Boxes and Glue: A Brief, but Visual, Introduction Using LuaTeX

An introduction for future articles

This post is a brief introduction to some key concepts/models involved in typesetting with \(\mathrm \TeX\): boxes and glue—“setting the scene” for future articles that will go into much more detail. A forthcoming post will explore the low-level behaviour of \(\mathrm \TeX \) boxes using \(\mathrm{Lua}\mathrm\TeX\) to produce diagrams (node graphs) such as the following example:

This node graph is produced from an \hbox{...} created with the following \(\mathrm \TeX\) code:

 
\hbox to100pt{A\hskip4pt plus3pt minus 2pt B% 
\hskip 0pt plus 2fil C\hskip 0pt plus 2fill D\hskip 0pt plus 3fill}

which looks like this (drawn with a bounding rectangle):

These node graphs show the deep inner structure of \(\mathrm \TeX \) boxes—reflecting how they are stored inside of \(\mathrm \TeX \) and offer an invaluable graphical description that helps to better understand the behaviour of box-construction commands such as \hbox{...} or \vbox{...}.

Back to the basics...

Even as a new, or casual, \(\mathrm \LaTeX\) user it doesn’t take long before you encounter the concept of \(\mathrm \TeX\) “boxes” or that \(\mathrm \TeX\) uses a “boxes and glue” model for its core typesetting activities. The typesetting algorithms of \(\mathrm \TeX\) spend much of their time creating and then stacking horizontal and vertical lists of boxes. For example, when \(\mathrm \TeX\) typesets a paragraph of text and breaks it into a series of lines, it considers the paragraph’s text as a stream or sequence of boxes and uses the width, height and depth of those character boxes (actually, glyphs) to find the best linebreaks and then adds vertical space between the lines of typeset text (that glue is called \baselineskip). Each typeset line of the paragraph is itself a box (containing other boxes—e.g., characters) and the typeset paragraph lines (boxes) are stacked vertically to produce the paragraph. Eventually, the largest box of all is produced: the typeset page. Clearly, this is an extremely simplified picture because you also need the ability to move and position those boxes and \(\mathrm \TeX\) does this using so-called glue: a form of “flexible spacing”. Knuth has commented (page 70 of The \(\mathrm \TeX \mathrm{book}\)) that “glue” probably should have been referred to as “spring” but the term glue was adopted early on and, to use Knuth’s pun, it stuck.
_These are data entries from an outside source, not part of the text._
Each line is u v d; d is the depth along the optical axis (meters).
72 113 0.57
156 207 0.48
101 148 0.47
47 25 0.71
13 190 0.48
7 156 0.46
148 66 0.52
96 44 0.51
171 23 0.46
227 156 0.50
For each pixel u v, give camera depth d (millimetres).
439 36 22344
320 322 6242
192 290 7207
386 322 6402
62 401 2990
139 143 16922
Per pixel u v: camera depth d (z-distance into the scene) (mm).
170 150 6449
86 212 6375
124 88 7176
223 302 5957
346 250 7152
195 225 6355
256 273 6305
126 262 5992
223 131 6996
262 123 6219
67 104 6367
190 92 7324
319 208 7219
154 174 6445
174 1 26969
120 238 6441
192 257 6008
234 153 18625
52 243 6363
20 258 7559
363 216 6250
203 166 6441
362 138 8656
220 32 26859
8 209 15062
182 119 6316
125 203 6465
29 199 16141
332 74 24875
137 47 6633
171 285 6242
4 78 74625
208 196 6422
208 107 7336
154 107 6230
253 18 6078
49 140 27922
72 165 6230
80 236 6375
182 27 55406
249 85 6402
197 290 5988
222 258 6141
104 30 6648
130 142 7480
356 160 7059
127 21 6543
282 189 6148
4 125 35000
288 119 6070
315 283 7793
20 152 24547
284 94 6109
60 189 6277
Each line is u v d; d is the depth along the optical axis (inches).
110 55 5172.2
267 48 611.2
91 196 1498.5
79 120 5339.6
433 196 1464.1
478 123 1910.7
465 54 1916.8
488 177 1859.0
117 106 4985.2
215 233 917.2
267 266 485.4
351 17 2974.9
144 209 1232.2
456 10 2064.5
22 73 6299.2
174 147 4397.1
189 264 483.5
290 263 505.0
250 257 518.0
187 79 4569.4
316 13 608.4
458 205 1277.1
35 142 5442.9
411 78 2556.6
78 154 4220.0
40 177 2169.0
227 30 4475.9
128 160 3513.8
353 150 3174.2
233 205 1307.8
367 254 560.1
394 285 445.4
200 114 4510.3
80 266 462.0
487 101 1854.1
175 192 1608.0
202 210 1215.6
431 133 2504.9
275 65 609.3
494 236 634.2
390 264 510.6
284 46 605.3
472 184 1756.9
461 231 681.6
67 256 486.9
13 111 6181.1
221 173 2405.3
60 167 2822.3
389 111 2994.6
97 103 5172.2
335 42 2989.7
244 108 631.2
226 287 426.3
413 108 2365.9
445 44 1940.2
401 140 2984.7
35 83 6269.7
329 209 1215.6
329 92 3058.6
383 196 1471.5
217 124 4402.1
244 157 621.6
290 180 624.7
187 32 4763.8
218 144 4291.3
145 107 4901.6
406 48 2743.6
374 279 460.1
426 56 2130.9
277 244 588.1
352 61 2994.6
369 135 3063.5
Visualizing a typeset paragraph using \(\mathrm{Lua}\mathrm\TeX\)

Using \(\mathrm{Lua}\mathrm\TeX\), a typeset paragraph can be processed to display the components used to typeset it: the character boxes and the flexible glue used to put space between the words. We have created a simple \(\mathrm{Lua}\mathrm\TeX\) (plain \(\mathrm \TeX\)) project to demonstrate this:

The project’s code was written to illustrate this post and is not a full implementation of a paragraph “parser”—it ignores a number of \(\mathrm{Lua}\mathrm \TeX\) node types and is designed purely to illustrate the ideas discussed in this post.

In the zoomed image section, below, you can see the individual paragraph lines shaded as grey strips—note there is white space between the lines: vertical glue which \(\mathrm \TeX \) inserts as it stacks them to form the paragraph. If you want to know more about the vertical glue inserted between lines in a typeset paragraph, use Google to find articles which discuss \baselineskip and \lineskiplimit.

When \(\mathrm \TeX\) reads and typesets a paragraph it converts interword space characters into blobs of glue whose precise value is a property of the font being used. During typesetting, these interword glues are stretched or shrunk by an amount considered necessary to achieve a pleasing linebreak. In the image above you should note the following:

• grey strips are the boundaries of the individual lines of the typeset paragraph;
• each character is shown within a box that defines its dimensions (as \(\mathrm \TeX\) sees it);
• the yellow boxes show the glue that \(\mathrm \TeX\) has inserted between the words in order to achieve a pleasing linebreak. Observe the following:
• the width of interword glue varies from line-to-line as \(\mathrm \TeX\) stretches or shrinks it to achieve each linebreak;
• on the third line, the glue after the period character is wider than other glues on the same line.
• the red box shows where an explicit \hbox{...} was used. The definition of the \TeX command puts the E into an \hbox{...} so that it can be lowered to create the \(\mathrm \TeX\) logo.

At the end of our example paragraph there is a long strip of glue which is called \parfillskip: this is inserted by \(\mathrm \TeX\) engines to fill up space on the last line.

Until the next post

We hope this post has provided a useful introduction to the principle of boxes and glue used within \(\mathrm \TeX\). In a forthcoming post we’ll use \(\mathrm{Lua}\mathrm\TeX\) to dig much deeper into the content of \(\mathrm \TeX\) boxes—using node graphs such as the example shown at the start of this article.